> **TASK TO CARRY OUT**
Return every line in the entries below that contains the string "barcode". Case matters.

> **INFORMATION SHOWN**
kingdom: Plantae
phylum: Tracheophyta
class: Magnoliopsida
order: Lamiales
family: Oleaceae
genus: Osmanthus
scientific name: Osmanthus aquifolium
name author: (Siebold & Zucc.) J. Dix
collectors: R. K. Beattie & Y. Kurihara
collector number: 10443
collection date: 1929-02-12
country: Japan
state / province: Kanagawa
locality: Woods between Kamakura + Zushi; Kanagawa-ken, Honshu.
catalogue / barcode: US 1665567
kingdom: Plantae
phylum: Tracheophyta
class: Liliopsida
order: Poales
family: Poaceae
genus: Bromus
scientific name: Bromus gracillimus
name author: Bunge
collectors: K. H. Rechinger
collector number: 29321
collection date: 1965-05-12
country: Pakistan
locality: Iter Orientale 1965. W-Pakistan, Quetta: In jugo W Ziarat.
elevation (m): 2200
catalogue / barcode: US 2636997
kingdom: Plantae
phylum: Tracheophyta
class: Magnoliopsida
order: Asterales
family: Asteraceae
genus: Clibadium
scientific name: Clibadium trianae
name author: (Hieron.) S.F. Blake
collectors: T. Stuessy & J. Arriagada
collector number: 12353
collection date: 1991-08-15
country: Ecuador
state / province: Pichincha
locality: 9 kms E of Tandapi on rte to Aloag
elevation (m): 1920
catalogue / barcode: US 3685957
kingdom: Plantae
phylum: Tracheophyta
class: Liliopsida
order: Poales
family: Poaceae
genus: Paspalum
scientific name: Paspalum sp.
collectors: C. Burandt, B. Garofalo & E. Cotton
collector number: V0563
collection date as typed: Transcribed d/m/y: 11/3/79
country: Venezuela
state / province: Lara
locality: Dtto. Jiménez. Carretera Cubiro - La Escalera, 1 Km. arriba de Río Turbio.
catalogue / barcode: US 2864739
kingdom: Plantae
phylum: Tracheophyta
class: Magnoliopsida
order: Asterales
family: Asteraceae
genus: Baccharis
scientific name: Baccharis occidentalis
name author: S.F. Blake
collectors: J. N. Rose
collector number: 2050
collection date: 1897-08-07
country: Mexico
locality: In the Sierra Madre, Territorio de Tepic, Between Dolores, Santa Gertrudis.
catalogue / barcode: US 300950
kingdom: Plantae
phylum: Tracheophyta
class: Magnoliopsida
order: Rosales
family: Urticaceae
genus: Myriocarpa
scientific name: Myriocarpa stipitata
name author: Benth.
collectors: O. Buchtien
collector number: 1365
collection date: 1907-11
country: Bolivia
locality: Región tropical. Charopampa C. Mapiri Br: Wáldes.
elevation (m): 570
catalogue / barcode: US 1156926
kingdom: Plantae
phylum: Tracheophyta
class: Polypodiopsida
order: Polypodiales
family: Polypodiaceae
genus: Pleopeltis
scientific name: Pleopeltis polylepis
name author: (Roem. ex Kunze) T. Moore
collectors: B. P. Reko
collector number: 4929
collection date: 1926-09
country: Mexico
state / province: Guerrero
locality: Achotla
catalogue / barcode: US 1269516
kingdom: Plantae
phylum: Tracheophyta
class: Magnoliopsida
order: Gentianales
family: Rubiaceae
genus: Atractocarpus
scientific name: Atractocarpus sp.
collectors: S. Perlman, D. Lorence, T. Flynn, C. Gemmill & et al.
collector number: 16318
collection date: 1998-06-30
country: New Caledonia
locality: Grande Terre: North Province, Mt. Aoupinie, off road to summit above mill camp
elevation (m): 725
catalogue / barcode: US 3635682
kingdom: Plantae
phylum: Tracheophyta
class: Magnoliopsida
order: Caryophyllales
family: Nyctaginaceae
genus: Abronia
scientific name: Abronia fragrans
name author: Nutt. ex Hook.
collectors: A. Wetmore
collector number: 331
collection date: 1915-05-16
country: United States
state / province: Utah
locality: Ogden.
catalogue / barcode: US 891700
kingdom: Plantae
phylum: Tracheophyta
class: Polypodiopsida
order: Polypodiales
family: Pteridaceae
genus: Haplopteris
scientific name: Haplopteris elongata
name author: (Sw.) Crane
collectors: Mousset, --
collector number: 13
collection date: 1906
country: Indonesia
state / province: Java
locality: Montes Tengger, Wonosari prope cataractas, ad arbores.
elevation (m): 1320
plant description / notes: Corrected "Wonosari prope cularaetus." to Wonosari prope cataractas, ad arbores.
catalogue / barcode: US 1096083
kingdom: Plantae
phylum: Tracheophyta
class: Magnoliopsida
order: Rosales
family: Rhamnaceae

> **WRITTEN RESPONSE**
catalogue / barcode: US 1665567
catalogue / barcode: US 2636997
catalogue / barcode: US 3685957
catalogue / barcode: US 2864739
catalogue / barcode: US 300950
catalogue / barcode: US 1156926
catalogue / barcode: US 1269516
catalogue / barcode: US 3635682
catalogue / barcode: US 891700
catalogue / barcode: US 1096083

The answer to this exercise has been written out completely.